I'd definitely push for your DS to join lunchtime activities and try to get them to let him into choir too. Good luck. It's SO hard at this age and beyond as you feel like there's less you can do to help in a proactive way.

mumslife Fri 27-Sep-13 20:02:17

Message withdrawn at poster's request.

mumslife Fri 27-Sep-13 20:04:20

Message withdrawn at poster's request.

LocalSchoolMum Sat 28-Sep-13 00:08:37

Definitely, stay positive. DS with ASD took a long time to make new friends, but eventually he did and I would say they are true friends.
He also has a couple of online friends that he met through minecraft in Year 7 and they still meet online now he's in Year 11, I think they even sometimes still play minecraft!

basildonbond Sat 28-Sep-13 07:16:46

Ds2 is in Y9 now and I've realised he has a different definition of friendship to me (has Asperger's/dyspraxia). He only ever has one boy round, very occasionally, and that's organised by me or the other boy's mum (they've known each other since ds was in y2 and his friend was in y1). He has made some new friends in school - other geeky boys - and he plays steam games with them online but even though one of them lives very close to us he won't invite him round - he sees his school friends at school! It worries me that lots of the other y9s are starting to have social lives and are organising cinema trips, parties etc and ds never gets invited but he doesn't seem bothered (and to be honest a teen party would be his idea of hell ...)

I think it took him until about half way through y8 for him to feel comfortable at school but at his parents evening at the end of last year his teachers were united in praise for him - he's very able and is obviously doing well and I don't think he'd be able to do that if he weren't happy (as background, he spent about half of y6 in floods of tears and it was often a struggle to get him to school)

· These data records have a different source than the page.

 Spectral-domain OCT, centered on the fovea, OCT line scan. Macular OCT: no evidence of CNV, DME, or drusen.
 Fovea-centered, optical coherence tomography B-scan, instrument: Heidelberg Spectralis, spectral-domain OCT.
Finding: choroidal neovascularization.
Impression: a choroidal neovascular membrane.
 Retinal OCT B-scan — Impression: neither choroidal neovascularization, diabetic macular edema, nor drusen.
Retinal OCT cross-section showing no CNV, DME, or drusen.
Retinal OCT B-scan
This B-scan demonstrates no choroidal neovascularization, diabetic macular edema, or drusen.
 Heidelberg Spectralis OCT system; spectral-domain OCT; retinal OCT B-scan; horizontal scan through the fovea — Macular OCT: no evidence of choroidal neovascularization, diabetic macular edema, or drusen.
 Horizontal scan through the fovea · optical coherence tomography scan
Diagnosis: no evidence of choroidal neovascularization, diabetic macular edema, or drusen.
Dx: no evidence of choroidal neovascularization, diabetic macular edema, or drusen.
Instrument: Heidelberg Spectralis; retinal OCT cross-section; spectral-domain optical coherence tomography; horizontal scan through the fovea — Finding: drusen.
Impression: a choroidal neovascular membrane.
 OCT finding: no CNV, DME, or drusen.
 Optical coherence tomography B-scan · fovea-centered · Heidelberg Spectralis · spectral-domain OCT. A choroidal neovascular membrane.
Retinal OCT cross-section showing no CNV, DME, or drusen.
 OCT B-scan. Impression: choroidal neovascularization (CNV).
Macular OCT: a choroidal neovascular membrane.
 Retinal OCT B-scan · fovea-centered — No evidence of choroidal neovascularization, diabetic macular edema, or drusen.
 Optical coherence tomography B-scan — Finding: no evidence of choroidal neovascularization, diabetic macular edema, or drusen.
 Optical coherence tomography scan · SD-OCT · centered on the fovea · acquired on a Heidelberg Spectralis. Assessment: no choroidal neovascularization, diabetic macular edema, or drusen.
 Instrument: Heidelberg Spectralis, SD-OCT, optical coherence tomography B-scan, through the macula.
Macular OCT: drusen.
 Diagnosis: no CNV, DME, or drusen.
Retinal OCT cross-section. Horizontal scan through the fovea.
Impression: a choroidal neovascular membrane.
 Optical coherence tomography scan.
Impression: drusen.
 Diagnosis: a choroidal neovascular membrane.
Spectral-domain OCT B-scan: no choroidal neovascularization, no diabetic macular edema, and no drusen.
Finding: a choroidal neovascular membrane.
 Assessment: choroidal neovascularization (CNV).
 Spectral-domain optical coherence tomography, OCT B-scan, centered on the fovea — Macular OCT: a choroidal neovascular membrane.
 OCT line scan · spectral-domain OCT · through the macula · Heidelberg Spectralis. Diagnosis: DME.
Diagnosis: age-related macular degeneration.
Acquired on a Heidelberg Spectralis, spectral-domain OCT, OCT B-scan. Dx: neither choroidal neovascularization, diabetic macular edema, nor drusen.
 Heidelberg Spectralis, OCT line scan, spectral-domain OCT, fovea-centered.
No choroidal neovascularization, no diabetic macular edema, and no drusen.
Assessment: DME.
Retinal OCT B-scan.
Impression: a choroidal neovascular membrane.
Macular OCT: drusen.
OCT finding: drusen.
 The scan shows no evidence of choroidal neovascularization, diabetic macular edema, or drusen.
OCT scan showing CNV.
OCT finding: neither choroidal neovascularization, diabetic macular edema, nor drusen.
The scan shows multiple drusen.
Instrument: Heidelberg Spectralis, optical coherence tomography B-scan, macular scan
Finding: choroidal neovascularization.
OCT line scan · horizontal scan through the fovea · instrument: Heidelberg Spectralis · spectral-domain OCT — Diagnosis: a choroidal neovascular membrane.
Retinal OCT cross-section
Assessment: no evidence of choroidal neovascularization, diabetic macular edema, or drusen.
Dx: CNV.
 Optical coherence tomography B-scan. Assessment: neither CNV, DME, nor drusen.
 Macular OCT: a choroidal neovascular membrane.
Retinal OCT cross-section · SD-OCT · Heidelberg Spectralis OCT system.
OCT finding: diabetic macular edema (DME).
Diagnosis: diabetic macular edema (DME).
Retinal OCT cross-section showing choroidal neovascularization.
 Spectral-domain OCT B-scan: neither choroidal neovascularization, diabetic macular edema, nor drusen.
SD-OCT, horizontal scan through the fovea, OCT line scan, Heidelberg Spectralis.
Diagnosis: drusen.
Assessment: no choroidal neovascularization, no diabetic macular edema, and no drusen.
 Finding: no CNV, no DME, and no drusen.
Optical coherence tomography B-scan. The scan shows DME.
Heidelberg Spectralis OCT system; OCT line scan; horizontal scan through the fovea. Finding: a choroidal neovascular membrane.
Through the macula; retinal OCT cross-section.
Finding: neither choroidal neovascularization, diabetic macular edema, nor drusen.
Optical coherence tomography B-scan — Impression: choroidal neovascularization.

It does take longer for AS children to find their feet at secondary but it sounds like your son's school is on the case - I hope he feels happier soon

mumslife Sun 06-Oct-13 18:14:23

Message withdrawn at poster's request.

Tiggles Sun 06-Oct-13 22:47:07

Thanks all, I hadn't seen the later posts smile
DS seems a little happier. School have put lots in place to support him. He seems to be talking from his friend from primary again too some times.